California will mandate COVID-19[feminine[feminine vaccines for students and staff from the next school year, becoming the first state in the country to require schoolchildren to be vaccinated against the coronavirus.
Governor Gavin Newsom made the announcement Friday morning at Denman Middle School in the Balboa Park neighborhood of San Francisco. The COVID vaccine will be added to the list of vaccines required for students to attend school in person, reports CBS SF Bay Area.
Newsom noted positive trends in the state in dealing with the pandemic, noting that the state has one of the highest vaccination rates in the country.
“California has the lowest case rate in the United States of America. We have maintained this status for some time, ”Newsom said. “Not surprisingly, this was primarily driven by one of the country’s main vaccination efforts. ”
California has administered more than 50 million doses of the vaccine, with 84% of eligible Californians receiving at least one dose, according to Newsom.
The California plan will allow all elementary to high school students to be vaccinated once the vaccine has obtained final approval from the U.S. government for different age groups.
Currently, the COVID-19 vaccine has been approved for those 16 and over, but has only granted emergency clearance to anyone 12 to 15 years of age. Once federal regulators fully approve the vaccine for this group, the state will require students in grades 7 through 12 vaccinated in both public and private schools, the Newsom office said.
The state will only require the COVID-19 vaccine for kindergarten to grade six students after the federal government gives its final approval for anyone 5 to 11 years old.

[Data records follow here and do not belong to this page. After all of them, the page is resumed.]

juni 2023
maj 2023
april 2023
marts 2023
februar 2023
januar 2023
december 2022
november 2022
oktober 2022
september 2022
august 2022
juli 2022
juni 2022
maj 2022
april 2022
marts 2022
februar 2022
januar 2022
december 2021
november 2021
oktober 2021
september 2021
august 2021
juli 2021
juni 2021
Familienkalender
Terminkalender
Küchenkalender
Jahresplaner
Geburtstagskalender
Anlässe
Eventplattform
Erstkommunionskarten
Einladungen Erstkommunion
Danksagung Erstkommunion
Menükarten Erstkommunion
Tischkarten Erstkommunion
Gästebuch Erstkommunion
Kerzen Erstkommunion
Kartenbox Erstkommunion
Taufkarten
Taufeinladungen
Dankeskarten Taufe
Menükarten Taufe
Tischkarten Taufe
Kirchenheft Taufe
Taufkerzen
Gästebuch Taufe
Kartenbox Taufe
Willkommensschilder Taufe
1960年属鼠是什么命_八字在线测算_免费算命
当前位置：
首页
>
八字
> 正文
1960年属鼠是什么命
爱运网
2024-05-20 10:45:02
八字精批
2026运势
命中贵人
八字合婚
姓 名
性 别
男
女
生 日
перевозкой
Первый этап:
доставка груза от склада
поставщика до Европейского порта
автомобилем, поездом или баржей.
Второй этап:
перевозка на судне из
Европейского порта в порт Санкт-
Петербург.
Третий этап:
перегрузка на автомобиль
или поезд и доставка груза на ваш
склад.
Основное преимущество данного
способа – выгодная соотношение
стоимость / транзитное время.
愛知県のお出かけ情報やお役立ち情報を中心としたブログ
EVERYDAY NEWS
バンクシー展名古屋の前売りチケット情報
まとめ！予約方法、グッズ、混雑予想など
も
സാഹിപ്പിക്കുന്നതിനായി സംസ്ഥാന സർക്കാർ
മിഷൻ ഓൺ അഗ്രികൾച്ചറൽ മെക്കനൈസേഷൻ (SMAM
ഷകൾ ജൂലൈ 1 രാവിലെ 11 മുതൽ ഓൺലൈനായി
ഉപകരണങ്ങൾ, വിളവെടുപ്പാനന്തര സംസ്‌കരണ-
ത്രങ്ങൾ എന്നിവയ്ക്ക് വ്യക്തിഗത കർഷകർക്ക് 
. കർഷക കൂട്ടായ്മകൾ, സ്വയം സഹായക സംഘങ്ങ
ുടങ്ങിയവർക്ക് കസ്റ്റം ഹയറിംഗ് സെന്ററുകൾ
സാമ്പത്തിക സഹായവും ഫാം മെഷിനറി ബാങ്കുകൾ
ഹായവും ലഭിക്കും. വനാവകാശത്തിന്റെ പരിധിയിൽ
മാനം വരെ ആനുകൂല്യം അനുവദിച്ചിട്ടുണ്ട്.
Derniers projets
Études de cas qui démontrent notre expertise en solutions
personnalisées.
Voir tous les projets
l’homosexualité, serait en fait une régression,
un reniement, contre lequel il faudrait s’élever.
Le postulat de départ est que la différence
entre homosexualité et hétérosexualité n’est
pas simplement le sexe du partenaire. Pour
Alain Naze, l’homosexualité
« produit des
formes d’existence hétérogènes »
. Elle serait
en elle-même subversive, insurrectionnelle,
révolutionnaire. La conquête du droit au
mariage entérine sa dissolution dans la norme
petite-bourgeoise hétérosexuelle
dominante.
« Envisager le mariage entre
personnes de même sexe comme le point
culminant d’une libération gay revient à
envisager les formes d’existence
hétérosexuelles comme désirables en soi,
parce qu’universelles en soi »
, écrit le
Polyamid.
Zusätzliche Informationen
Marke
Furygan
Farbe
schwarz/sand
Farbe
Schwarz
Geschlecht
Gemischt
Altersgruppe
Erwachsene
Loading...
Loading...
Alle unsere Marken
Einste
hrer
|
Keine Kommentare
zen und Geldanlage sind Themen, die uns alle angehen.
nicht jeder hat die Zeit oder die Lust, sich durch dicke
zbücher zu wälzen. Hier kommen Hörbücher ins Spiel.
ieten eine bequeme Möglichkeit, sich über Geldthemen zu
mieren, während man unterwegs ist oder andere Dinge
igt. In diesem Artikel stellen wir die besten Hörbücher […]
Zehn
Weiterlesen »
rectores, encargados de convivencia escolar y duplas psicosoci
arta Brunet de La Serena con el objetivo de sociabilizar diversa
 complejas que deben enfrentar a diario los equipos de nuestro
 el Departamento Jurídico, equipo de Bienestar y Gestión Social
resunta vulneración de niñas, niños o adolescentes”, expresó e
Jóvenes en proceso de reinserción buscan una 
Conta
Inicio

The announcement comes as infections across much of California have declined significantly over the past month. But Newsom was emboldened after easily defeating a recall effort last month following a campaign in which he underscored his commitment to vaccination mandates to end the pandemic.
The state’s vaccine mandate would go into effect six months after the federal government grants final approval. If it arrives in January, the mandate would come into effect in July.
Students would benefit from religious and medical exemptions, but the rules for how the state would enforce those exemptions have yet to be written. Any student who refused to be vaccinated would be forced to take an independent study course at home.
Until now, Newsom had left the decision on student immunization mandates to local school districts, which has led to a variety of different orders in some of the state’s larger districts.
Los Angeles and Oakland Unified have required all students over 12 to be vaccinated, but the Oakland ordinance did not set a deadline by which students must comply. LA has set the deadline for January 20.
Earlier this week, the San Diego Unified School Board approved a mandate that staff and students aged 16 and older must be fully immunized by December 20.
Newsom has made a point of being the first in the country to issue a variety of school warrants related to the pandemic.
In August, California became the first state in the United States to require all teachers and staff in public and private schools from Kindergarten to Grade 12 to be immunized or tested for COVID-19 weekly. Newsom also issued a school mask warrant earlier in the summer for classroom lessons that applies to all teachers and students.